■ **DOCUMENT EXCERPT**:
▶

Statistics of query execution

This document focuses on introducing the Running Profile which recorded runtime status of Doris in query execution. Using these statistical information, we can understand the execution of fragment to become a expert of Doris's debugging and tuning.

You can also refer to following statements to view profile in command line:

Noun Interpretation

FE: Frontend, frontend node of Doris. Responsible for metadata management and request access.
BE: Backend, backend node of Doris. Responsible for query execution and data storage.
Fragment: FE will convert the execution of specific SQL statements into corresponding fragments and distribute them to BE for execution. BE will execute corresponding fragments and gather the result of RunningProfile to send back FE.

Basic concepts

FE splits the query plan into fragments and distributes them to BE for task execution. BE records the statistics of Running State when executing fragment. BE print the outputs statistics of fragment execution into the log. FE can also collect these statistics recorded by each fragment and print the results on FE's web page.

Specific operation

Turn on the report switch on FE through MySQL command

mysql> set enable_profile=true;

After executing the corresponding SQL statement(is_report_success in old versions), we can see the report information of the corresponding SQL statement on the FE web page like the picture below.

The latest 100 statements executed will be listed here. We can view detailed statistics of RunningProfile.

Query:
  Summary:
    Query ID: 9664061c57e84404-85ae111b8ba7e83a
    Start Time: 2020-05-02 10:34:57
    End Time: 2020-05-02 10:35:08
    Total: 10s323ms
    Query Type: Query
    Query State: EOF
    Doris Version: trunk
    User: root
    Default Db: default_cluster:test
    Sql Statement: select max(Bid_Price) from quotes group by Symbol

Here is a detailed list of query ID, execution time, execution statement and other summary information. The next step is to print the details of each fragment collected from be.

   Fragment 0:
     Instance 9664061c57e84404-85ae111b8ba7e83d (host=TNetworkAddress(hostname:192.168.0.1, port:9060)):(Active: 10s270ms, % non-child: 0.14%)
        - MemoryLimit: 2.00 GB
        - BytesReceived: 168.08 KB
        - PeakUsedReservation: 0.00 
        - SendersBlockedTimer: 0ns
        - DeserializeRowBatchTimer: 501.975us
        - PeakMemoryUsage: 577.04 KB
        - RowsProduced: 8.322K (8322)
       EXCHANGE_NODE (id=4):(Active: 10s256ms, % non-child: 99.35%)
          - ConvertRowBatchTime: 180.171us
          - PeakMemoryUsage: 0.00 
          - RowsReturned: 8.322K (8322)

◀

■ **DATASET ENTRIES**:
▶

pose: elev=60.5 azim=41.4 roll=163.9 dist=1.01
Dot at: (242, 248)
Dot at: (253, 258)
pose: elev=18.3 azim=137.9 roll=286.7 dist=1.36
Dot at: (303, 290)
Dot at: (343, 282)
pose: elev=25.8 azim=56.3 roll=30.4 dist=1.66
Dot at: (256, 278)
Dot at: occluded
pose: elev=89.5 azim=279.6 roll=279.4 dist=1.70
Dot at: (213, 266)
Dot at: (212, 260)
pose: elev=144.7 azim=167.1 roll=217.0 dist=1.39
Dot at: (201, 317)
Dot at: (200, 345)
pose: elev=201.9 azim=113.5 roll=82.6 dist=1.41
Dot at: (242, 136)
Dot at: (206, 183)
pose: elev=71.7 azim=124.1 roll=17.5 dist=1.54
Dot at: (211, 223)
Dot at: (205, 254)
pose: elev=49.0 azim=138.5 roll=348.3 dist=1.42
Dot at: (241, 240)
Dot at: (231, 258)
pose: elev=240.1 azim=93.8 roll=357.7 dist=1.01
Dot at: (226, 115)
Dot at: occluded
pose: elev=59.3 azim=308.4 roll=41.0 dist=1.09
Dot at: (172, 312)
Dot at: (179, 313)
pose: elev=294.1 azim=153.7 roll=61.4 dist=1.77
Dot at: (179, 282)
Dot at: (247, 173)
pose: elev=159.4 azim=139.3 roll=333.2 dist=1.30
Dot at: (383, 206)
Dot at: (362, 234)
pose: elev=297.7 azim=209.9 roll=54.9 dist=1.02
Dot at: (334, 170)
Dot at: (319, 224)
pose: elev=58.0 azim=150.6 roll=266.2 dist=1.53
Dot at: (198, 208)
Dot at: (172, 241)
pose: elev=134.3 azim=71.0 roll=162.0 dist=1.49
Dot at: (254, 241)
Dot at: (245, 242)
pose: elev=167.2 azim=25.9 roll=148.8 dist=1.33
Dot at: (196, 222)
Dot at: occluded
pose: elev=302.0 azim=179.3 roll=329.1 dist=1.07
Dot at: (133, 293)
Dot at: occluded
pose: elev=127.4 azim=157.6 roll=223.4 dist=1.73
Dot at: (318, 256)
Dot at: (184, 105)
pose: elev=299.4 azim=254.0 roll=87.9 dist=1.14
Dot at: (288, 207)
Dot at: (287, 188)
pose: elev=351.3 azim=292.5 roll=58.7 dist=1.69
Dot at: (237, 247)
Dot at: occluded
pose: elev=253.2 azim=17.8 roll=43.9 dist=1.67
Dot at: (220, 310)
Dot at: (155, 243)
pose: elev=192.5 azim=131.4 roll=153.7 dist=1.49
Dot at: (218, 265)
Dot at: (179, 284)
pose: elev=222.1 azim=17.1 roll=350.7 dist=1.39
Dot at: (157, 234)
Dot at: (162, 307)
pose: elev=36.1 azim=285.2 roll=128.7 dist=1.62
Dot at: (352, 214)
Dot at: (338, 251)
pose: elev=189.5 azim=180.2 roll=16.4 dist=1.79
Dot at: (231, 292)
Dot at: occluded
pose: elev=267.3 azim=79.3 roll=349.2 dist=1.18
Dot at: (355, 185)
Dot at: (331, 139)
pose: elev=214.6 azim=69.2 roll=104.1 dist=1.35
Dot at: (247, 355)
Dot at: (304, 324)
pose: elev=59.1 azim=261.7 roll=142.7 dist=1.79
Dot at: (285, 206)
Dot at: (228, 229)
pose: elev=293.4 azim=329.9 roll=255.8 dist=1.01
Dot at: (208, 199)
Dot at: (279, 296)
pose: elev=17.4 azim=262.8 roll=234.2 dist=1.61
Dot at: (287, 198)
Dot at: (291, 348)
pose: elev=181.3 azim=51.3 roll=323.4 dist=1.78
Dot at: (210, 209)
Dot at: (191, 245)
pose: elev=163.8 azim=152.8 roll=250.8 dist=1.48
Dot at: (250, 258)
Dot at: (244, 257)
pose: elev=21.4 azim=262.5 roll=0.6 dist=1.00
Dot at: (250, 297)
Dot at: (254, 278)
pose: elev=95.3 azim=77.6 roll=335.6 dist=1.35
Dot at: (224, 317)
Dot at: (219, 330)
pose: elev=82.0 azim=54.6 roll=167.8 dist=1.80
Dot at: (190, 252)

◀

■ **EXERCISE REQUIREMENTS**:
A. According to the query execution statistics page, how many of the most recently executed statements are listed on the FE web page?
B. Repeat word for word the part of the query execution statistics page that begins at the words "FE: Frontend, frontend" and stops after the words "and data storage.".
C. Write the next part of the query execution statistics page, picking up right after its final shown line.

■ **RESPONSE LIST**:
A. The latest 100 statements.

B.
FE: Frontend, frontend node of Doris. Responsible for metadata management and request access.
BE: Backend, backend node of Doris. Responsible for query execution and data storage.

C.
          - MemoryUsed: 0.00 
          - RowsReturnedRate: 811

The fragment ID is listed here; hostname show the be node executing the fragment; active: 10s270msshow the total execution time of the node; non child: 0.14% means the execution time of the execution node itself (not including the execution time of child nodes) as a percentage of the total time.

PeakMemoryUsage indicates the peak memory usage of EXCHANGE_NODE; RowsReturned indicates the number of rows returned by EXCHANGE_NODE; RowsReturnedRate=RowsReturned/ActiveTime; the meaning of these three statistics in other NODE the same.

Subsequently, the statistics of the child nodes will be printed in turn. here you can distinguish the parent-child relationship by intent.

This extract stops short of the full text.